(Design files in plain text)
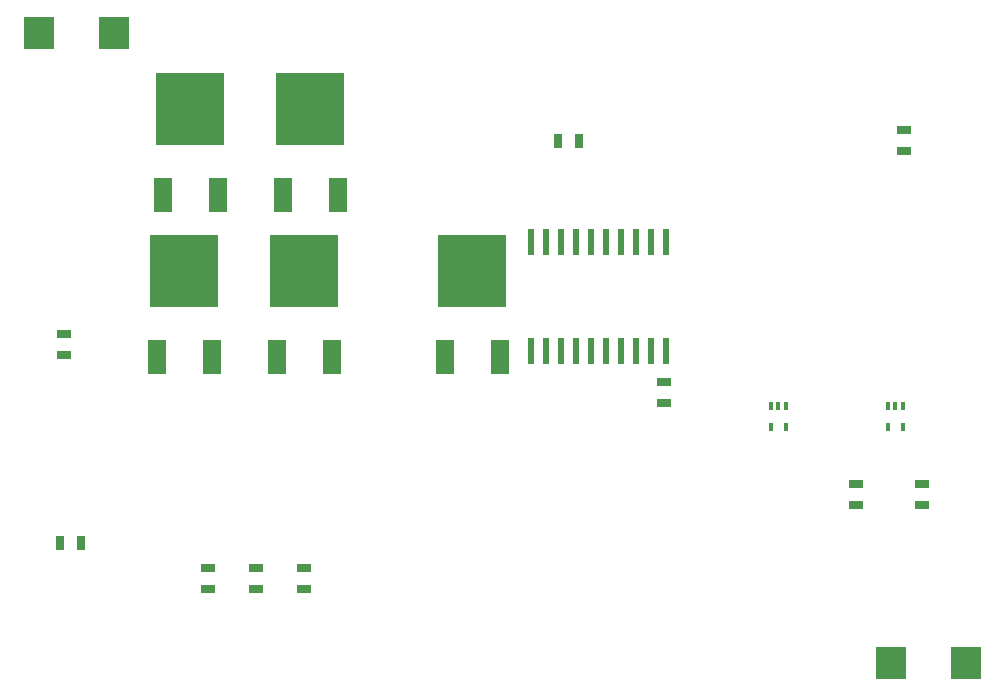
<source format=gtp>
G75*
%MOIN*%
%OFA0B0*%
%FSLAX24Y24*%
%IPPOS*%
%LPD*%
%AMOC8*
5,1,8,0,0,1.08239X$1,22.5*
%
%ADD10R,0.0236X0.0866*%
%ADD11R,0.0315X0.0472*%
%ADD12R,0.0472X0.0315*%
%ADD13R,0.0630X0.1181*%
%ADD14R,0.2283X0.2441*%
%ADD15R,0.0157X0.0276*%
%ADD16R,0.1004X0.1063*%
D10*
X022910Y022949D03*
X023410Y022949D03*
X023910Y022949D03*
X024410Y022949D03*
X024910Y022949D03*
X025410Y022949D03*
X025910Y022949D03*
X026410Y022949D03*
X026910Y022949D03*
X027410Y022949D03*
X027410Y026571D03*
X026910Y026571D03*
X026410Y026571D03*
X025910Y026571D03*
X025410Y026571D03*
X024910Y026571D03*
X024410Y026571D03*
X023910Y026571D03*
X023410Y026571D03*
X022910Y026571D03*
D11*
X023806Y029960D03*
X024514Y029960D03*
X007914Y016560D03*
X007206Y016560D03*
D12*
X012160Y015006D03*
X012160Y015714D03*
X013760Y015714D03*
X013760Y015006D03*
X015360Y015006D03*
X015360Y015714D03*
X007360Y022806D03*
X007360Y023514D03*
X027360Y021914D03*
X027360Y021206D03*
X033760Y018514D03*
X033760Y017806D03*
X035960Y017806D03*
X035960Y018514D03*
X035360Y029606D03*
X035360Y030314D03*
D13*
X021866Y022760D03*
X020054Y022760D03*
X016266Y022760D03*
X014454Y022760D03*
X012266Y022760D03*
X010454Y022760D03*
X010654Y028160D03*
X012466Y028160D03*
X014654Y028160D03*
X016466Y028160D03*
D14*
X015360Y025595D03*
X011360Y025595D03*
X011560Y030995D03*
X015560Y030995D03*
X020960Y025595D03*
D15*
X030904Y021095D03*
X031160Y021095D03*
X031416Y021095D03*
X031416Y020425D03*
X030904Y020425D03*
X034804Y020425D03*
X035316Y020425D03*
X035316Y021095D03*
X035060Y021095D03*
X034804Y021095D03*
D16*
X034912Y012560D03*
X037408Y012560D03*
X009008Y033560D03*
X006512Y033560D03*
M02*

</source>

> TO-DO ITEM
Look above for the line holding "X010654Y028160D03*" and the line holding "X037408Y012560D03*". Retype both, and every line between them, word for word and nothing else.

> WRITTEN ANSWER
X010654Y028160D03*
X012466Y028160D03*
X014654Y028160D03*
X016466Y028160D03*
D14*
X015360Y025595D03*
X011360Y025595D03*
X011560Y030995D03*
X015560Y030995D03*
X020960Y025595D03*
D15*
X030904Y021095D03*
X031160Y021095D03*
X031416Y021095D03*
X031416Y020425D03*
X030904Y020425D03*
X034804Y020425D03*
X035316Y020425D03*
X035316Y021095D03*
X035060Y021095D03*
X034804Y021095D03*
D16*
X034912Y012560D03*
X037408Y012560D03*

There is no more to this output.